Эти простые и честные слова, в которых не было ни малейшего следа обиды или желания обидеть в ответ, пришлись весьма по душе и священнику и его супруге, и они не перестали приглашать Донала к себе в гости. А после одной беседы с хозяйкой дома он убедился, что с его стороны английская речь вовсе не будет проявлением надменности или недостатка патриотизма. И поскольку он решил учиться манере выражаться у самой миссис Склейтер, вскоре его речь стала заметно лучше, чем у её супруга. Но с Гибби и с милой барышней по имени Джиневра он пока мог говорить только на своём родном шотландском наречии.
— Да я просто не могу себя заставить, — объяснял он Гибби. — Для такой красавицы, как мисс Джиневра, годится лишь такой язык, который весь дышит стихами и музыкой! А что до тебя, Гибби… Да неужели я смогу этакой каменной стеной отгородиться от старых добрых дней, когда одного беса, Ангуса, мы с тобой боялись, а другого, рогатого, гоняли по всему лугу? Да ты что? А что со мной будет, если меня и молиться по — английски заставят? Тут и от молитвы ничего не останется!
В то время шотландцы и правда пытались приучить себя и своих детей произносить полагающиеся молитвы по — английски, но Джанет с Робертом не обращали на это поветрие никакого внимания и, пожалуй, к лучшему, потому что тем самым уберегли своих детей от немалой доли нарочитой искусственности и показного благочестия.
«А что же тогда ты будешь делать, когда станешь священником?» — жестами спросил Гибби.

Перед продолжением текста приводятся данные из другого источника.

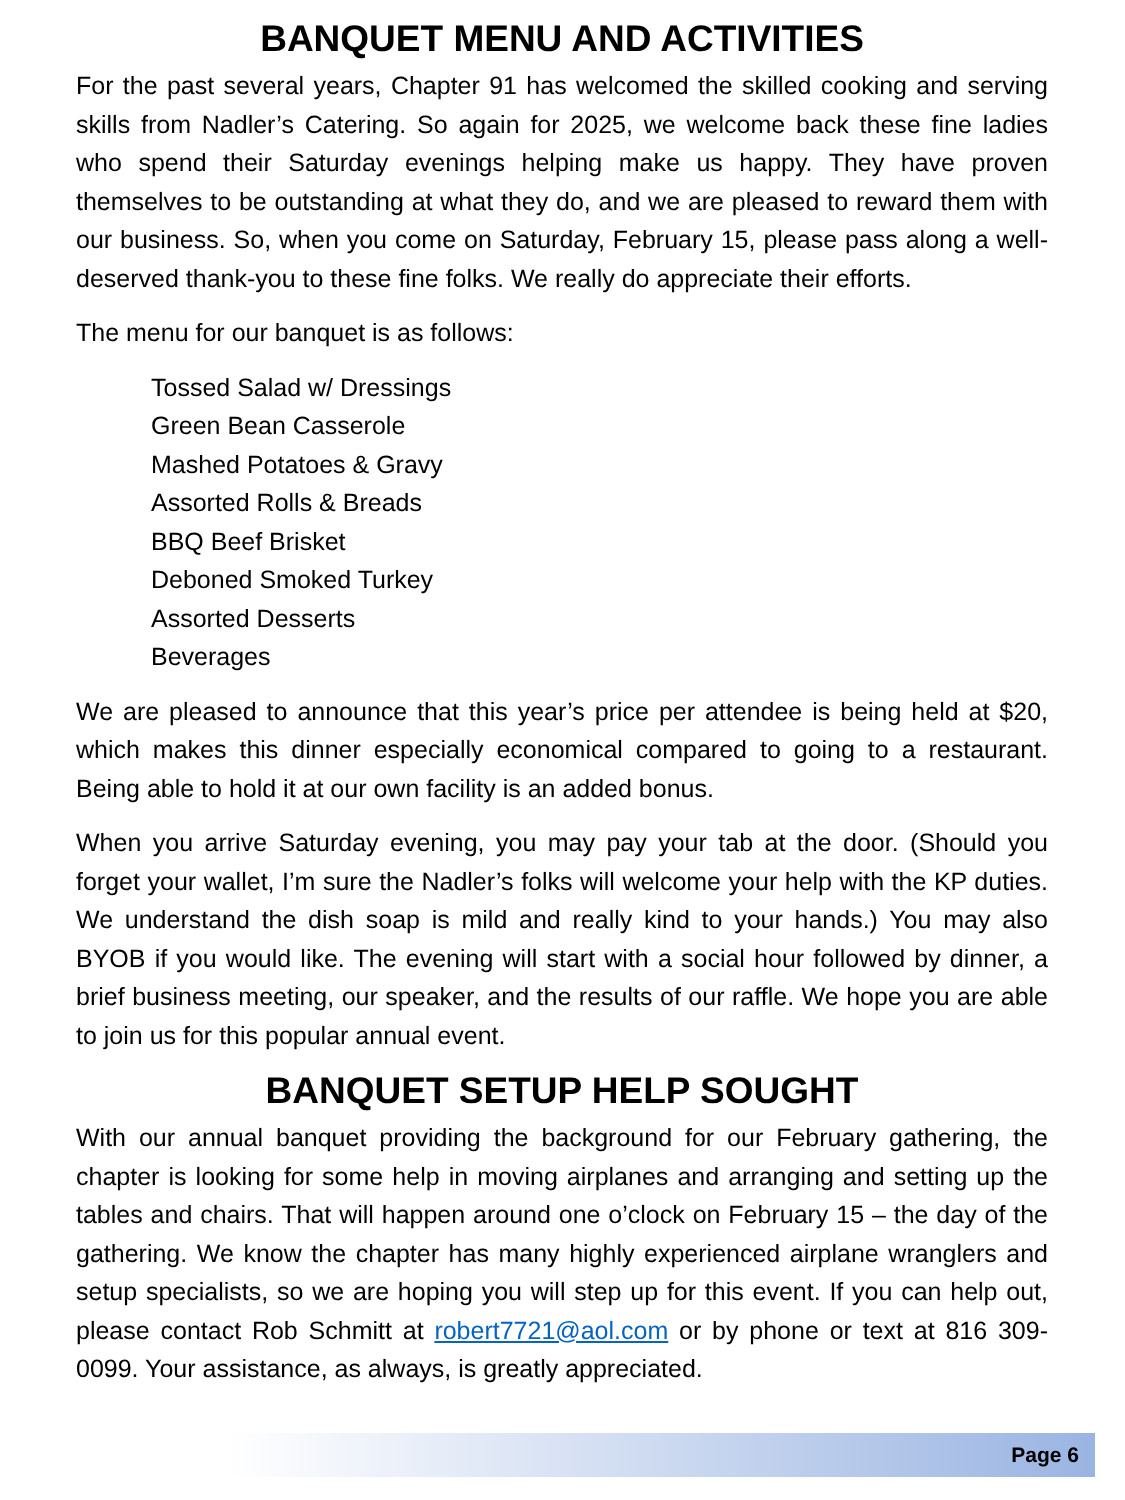BANQUET MENU AND ACTIVITIES
For the past several years, Chapter 91 has welcomed the skilled cooking and serving skills from Nadler’s Catering. So again for 2025, we welcome back these fine ladies who spend their Saturday evenings helping make us happy. They have proven themselves to be outstanding at what they do, and we are pleased to reward them with our business. So, when you come on Saturday, February 15, please pass along a well-deserved thank-you to these fine folks. We really do appreciate their efforts.
The menu for our banquet is as follows:
Tossed Salad w/ Dressings
Green Bean Casserole
Mashed Potatoes & Gravy
Assorted Rolls & Breads
BBQ Beef Brisket
Deboned Smoked Turkey
Assorted Desserts
Beverages
We are pleased to announce that this year’s price per attendee is being held at $20, which makes this dinner especially economical compared to going to a restaurant. Being able to hold it at our own facility is an added bonus.
When you arrive Saturday evening, you may pay your tab at the door. (Should you forget your wallet, I’m sure the Nadler’s folks will welcome your help with the KP duties. We understand the dish soap is mild and really kind to your hands.) You may also BYOB if you would like. The evening will start with a social hour followed by dinner, a brief business meeting, our speaker, and the results of our raffle. We hope you are able to join us for this popular annual event.
BANQUET SETUP HELP SOUGHT
With our annual banquet providing the background for our February gathering, the chapter is looking for some help in moving airplanes and arranging and setting up the tables and chairs. That will happen around one o’clock on February 15 – the day of the gathering. We know the chapter has many highly experienced airplane wranglers and setup specialists, so we are hoping you will step up for this event. If you can help out, please contact Rob Schmitt at robert7721@aol.com or by phone or text at 816 309-0099. Your assistance, as always, is greatly appreciated.
Page 6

— Я? Священником? — изумлённо откликнулся Донал. — Да ты что, пичуга? Свою бы душу спасти, и то ладно; не гожусь я к тому, чтобы навязывать бремена другим людям. Нет, нет, Гибби! Вот если бы открыть школу, учить ребятишек уму — разуму, как мама меня учила, да чтобы было немного денег на новые книги — ну, например, про Египет и Святую Землю, и ещё всего Платона надо купить, греческий Лексикон (только хороший) и словарь Джеймисона — и чтобы время оставалось на чтение, вот тогда я был бы доволен! А не понравится учительствовать, примусь снова за работу. Священник так не может: ещё еретиком назовут или чем похуже! Может, овец буду пасти на Глашгаре, когда отец состарится. Это как раз по мне. Надо будет только ещё комнатушку к домику пристроить, для всех книжек. Без книжек я не смогу. Иногда, конечно, и газету можно почитать, но не слишком часто; газеты читать, только время зря тратить. Видишь, в них всё время пишут то, чего никто ещё толком не знает. Сегодня читаешь одно, а завтра совсем другое. Лучше уж подождать, пока всё как следует выяснится. Пусть уж они сами разбираются, как и что должно быть и почему всё не так, как они думают, а я лучше буду пасти овец и посылать газетчикам хорошее мясо для отбивных, чтобы они совсем не погибли за такой скучной работой. Ну, глядишь, когда и песенку им пришлю или стишок: может, призадумаются и займутся чем получше!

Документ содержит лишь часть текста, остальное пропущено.